Testimony wraps up in Steven Powell trial; jury to deliberate Tuesday

Published: Monday, May 14 2012 11:00 a.m. MDT

Steve Powell, left, consults with his attorney, Mark Quigley, right, during Powell's voyeurism trial, Wednesday, May 9, 2012, in Tacoma, Wash. Powell, 62, is the father-in-law of Susan Powell, who disappeared from her home in West Valley City, Utah, in late 2009. He was arrested last September, after investigators searching his home for evidence in Susan Powell’s disappearance came across computer disks with what they described as thousands of images of women and girls who seemed unaware they were being photographed.

Associated Press

TACOMA, Wash. — She wasn't on the witness stand for a long time. And she didn't add much to what the jury had already heard.

But all eyes were on Steven Powell's oldest daughter, Jennifer Graves, Monday as she testified against her father in his voyeurism trial.

"It was short and sweet and to the point, and I didn't really have much to contribute but I think it obviously was important, so I did what I had to do," she said after.

The voyeurism trial of Steven Powell moved very quickly Monday. The jury was excused for the day after three prosecution witnesses took the stand in just 90 minutes and the defense rested without calling anyone to the stand.

When they return Tuesday morning, jurors will hear closing arguments from both the prosecution and defense, and then decide whether Powell is guilty of 14 counts of voyeurism. He is accused of taking photographs of two young sisters from his bedroom looking into the bathroom window of the girls' home next door. The photographs were taken in 2006 when the girls were 8 and 10 years old.

Prosecutors called their final three witnesses to the stand Monday, including Graves and two West Valley City police officers who assisted in the search of Steven Powell's home in August of 2011.

Graves' and her father's eyes met only momentarily. She said she really couldn't see her father from where she was sitting, but noted it was "probably better just not to look at him," and described being called to the witness stand as "slightly tense."

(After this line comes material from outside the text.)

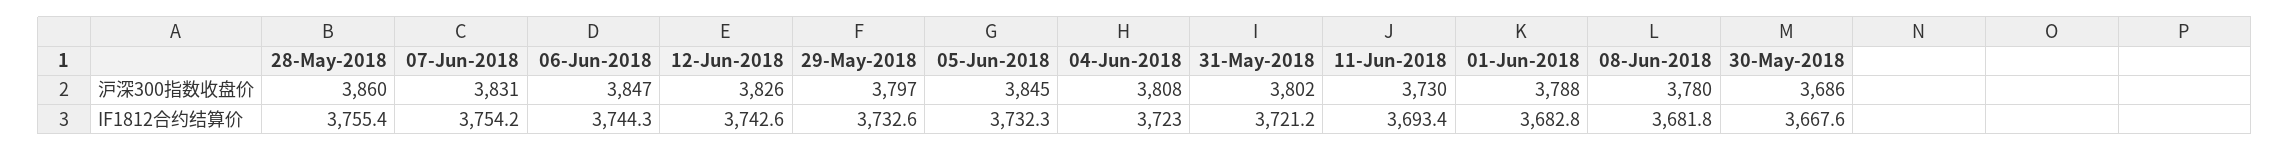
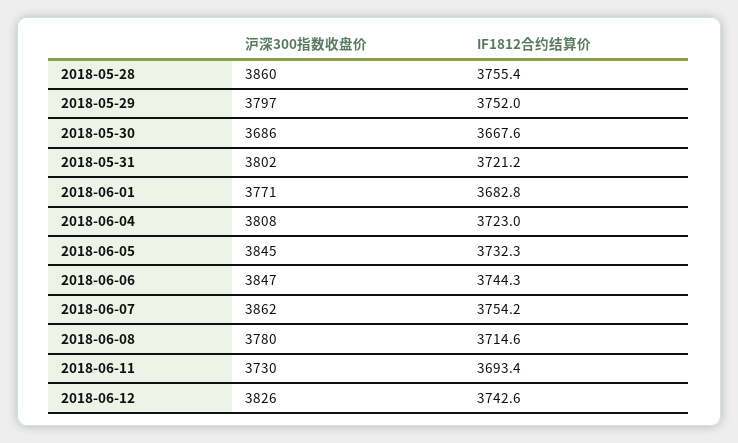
07-Jun-2018, 沪深300指数收盘价: 3831 -> 3862
01-Jun-2018, 沪深300指数收盘价: 3788 -> 3771
29-May-2018, IF1812合约结算价: 3732.6 -> 3752
08-Jun-2018, IF1812合约结算价: 3681.8 -> 3714.6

She did, however, see her sister Alina sitting in the back of the courtroom. The two have not been on speaking terms since her father was arrested.

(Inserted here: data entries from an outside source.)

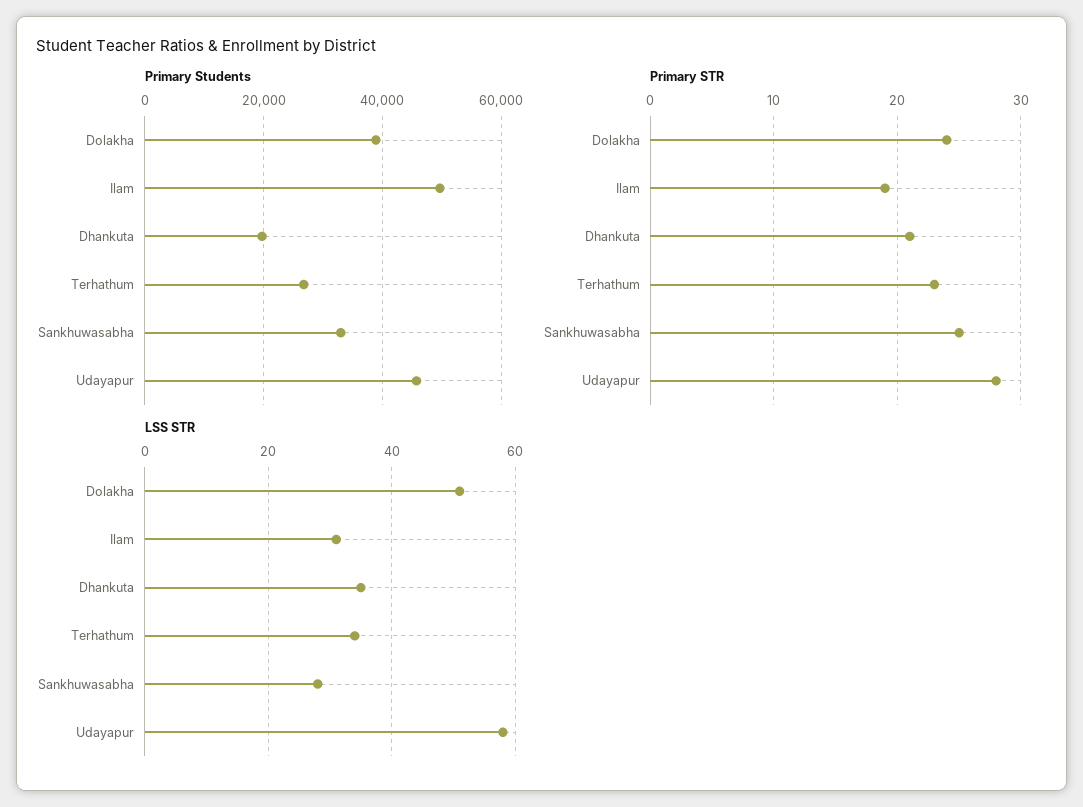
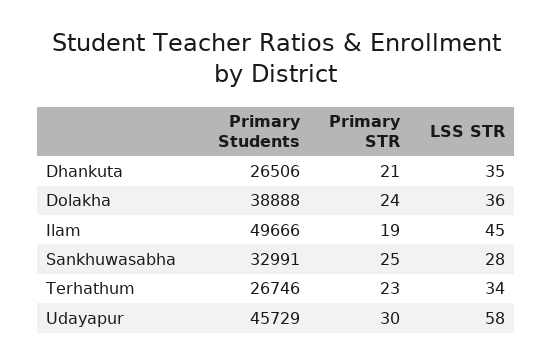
Primary Students, Dhankuta: 20000 -> 26506
Primary STR, Udayapur: 28 -> 30
LSS STR, Dolakha: 50 -> 36
LSS STR, Ilam: 30 -> 45

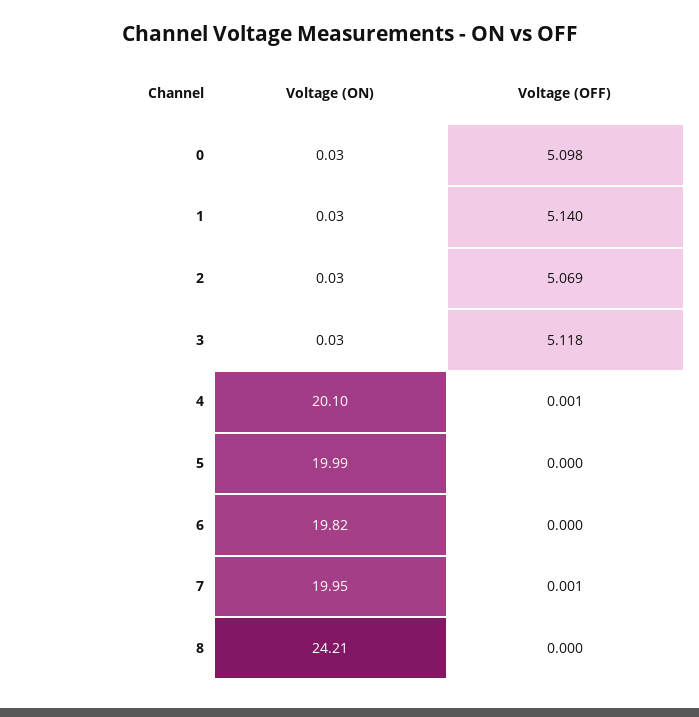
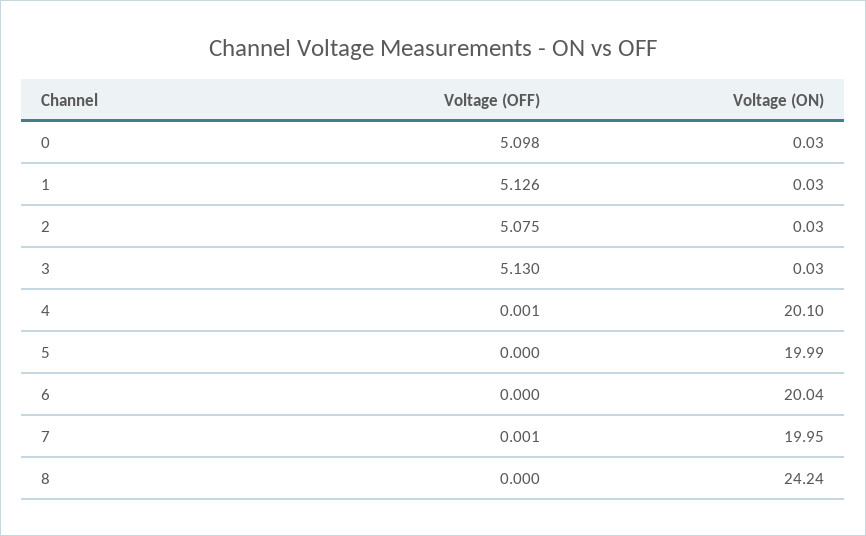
Voltage (OFF), 1: 5.14 -> 5.126
Voltage (OFF), 2: 5.069 -> 5.075
Voltage (OFF), 3: 5.118 -> 5.13
Voltage (ON), 6: 19.82 -> 20.04
Voltage (ON), 8: 24.21 -> 24.24

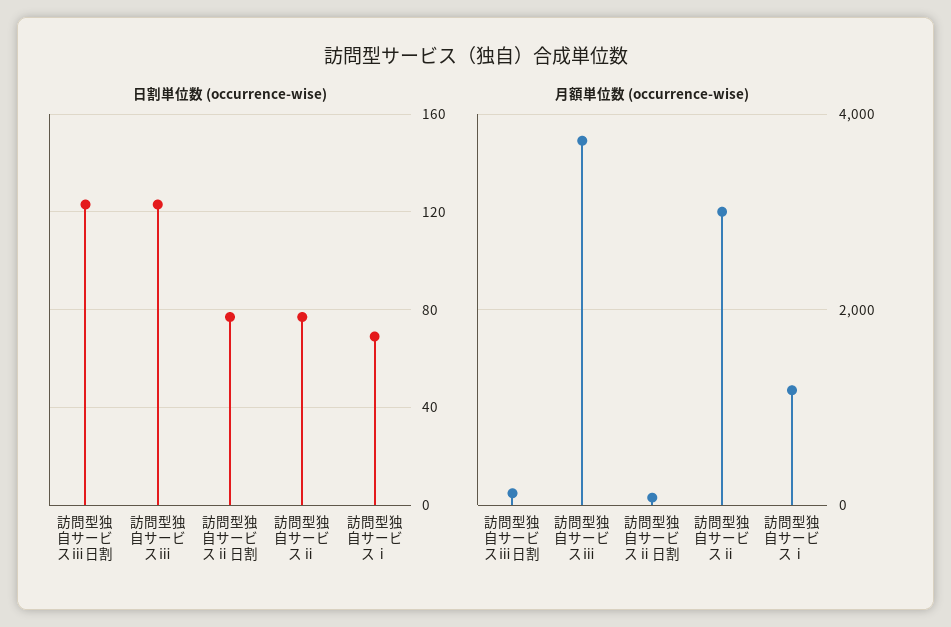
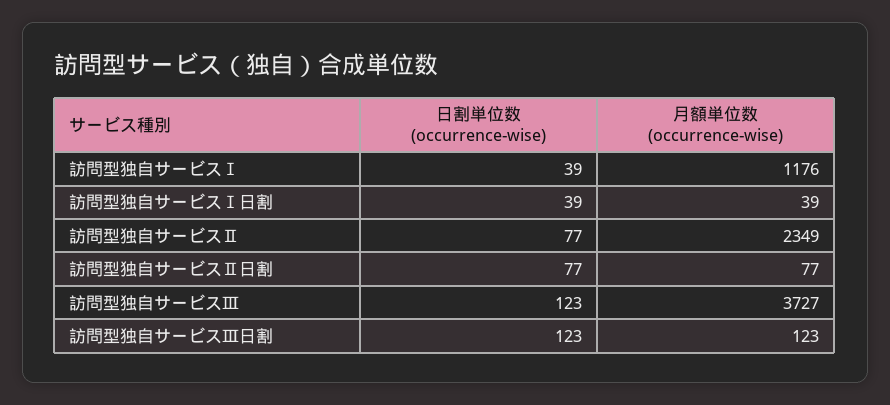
日割単位数 (occurrence-wise), 訪問型独自サービスⅰ: 70 -> 39
月額単位数 (occurrence-wise), 訪問型独自サービスⅱ: 3000 -> 2349
日割単位数 (occurrence-wise), 訪問型独自サービスⅠ日割: none -> 39
月額単位数 (occurrence-wise), 訪問型独自サービスⅠ日割: none -> 39

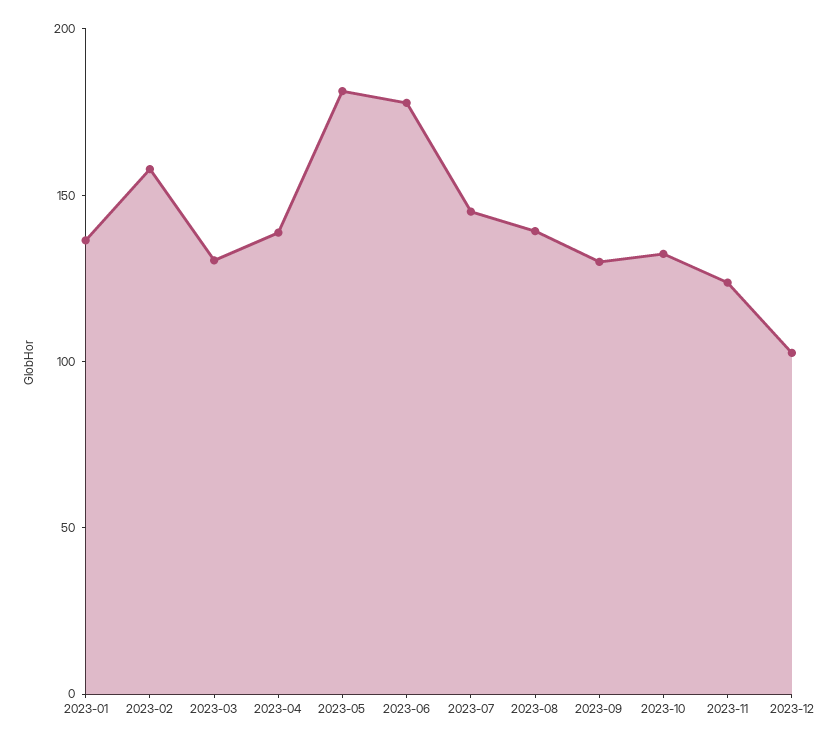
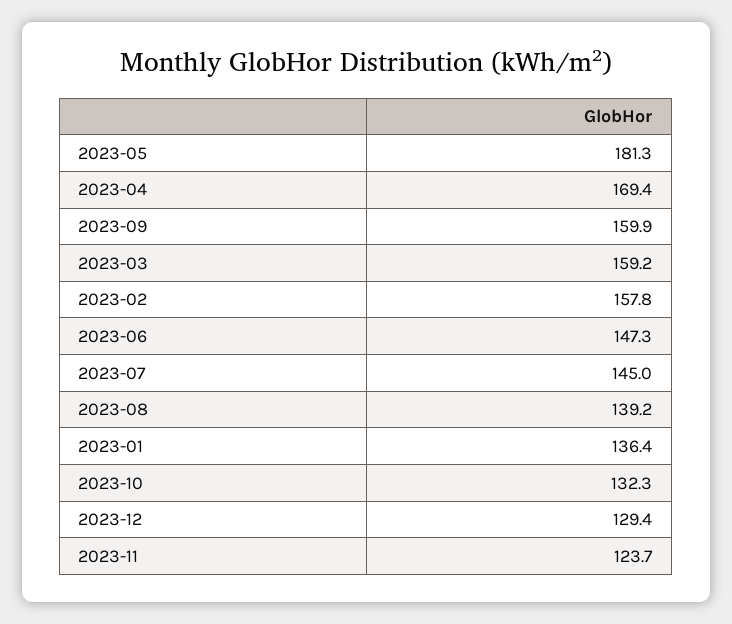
2023-03: 130 -> 159.2
2023-04: 140 -> 169.4
2023-06: 180 -> 147.3
2023-09: 130 -> 159.9
2023-12: 100 -> 129.4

"No, I don't really talk to Alina. There's not really much point. We're on two sides of the coin here," she said.

Graves was asked to identify her father's house and talked about its layout. She also was asked to identify a passage from Powell's diary shown to the jury.

"Yeah, this looks like my dad's handwriting," she testified.

The defense has tried to raise doubts in the minds of jurors that Steven Powell actually took the photos of the young girls, noting there were other people living in the house at the time.

Graves, however, testified that her brother John Powell, who is bipolar, was kicked out of the house by her father in June of 2006 because of "violent tendencies." He was hospitalized for a little while, then lived at another home, she said. By 2010, John was back in the Powell house, but Graves wasn't sure exactly when he returned. She also noted that her brother Michael was serving in the Army at the time.

Although prosecutors couldn't ask her directly if she believed her father took the pictures of the young girls, Graves said outside the courtroom that she had no doubt.

"Oh, I know he took those pictures," she said. "He's had a pornography problem for as long as I can remember. And with pornography, you don't sit on the fence. You either get worse or you get better. You take steps to improve and get that out of your life or you go down the other path and you end up doing worse and worse things. So it's not a surprise at all to me he's ended up where he's at now."

Chuck Cox, the father of missing West Valley mother Susan Cox Powell — Steven Powell's daughter-in-law — said he was surprised that prosecutors didn't question Graves more extensively about her father.

"She didn't testify to anything that I saw," he said. "It is very courageous of her to come and be willing to go to court, because there's a potential she could have been asked a whole lot more questions. … The attorneys are asking the questions they feel they need to prove the case they brought."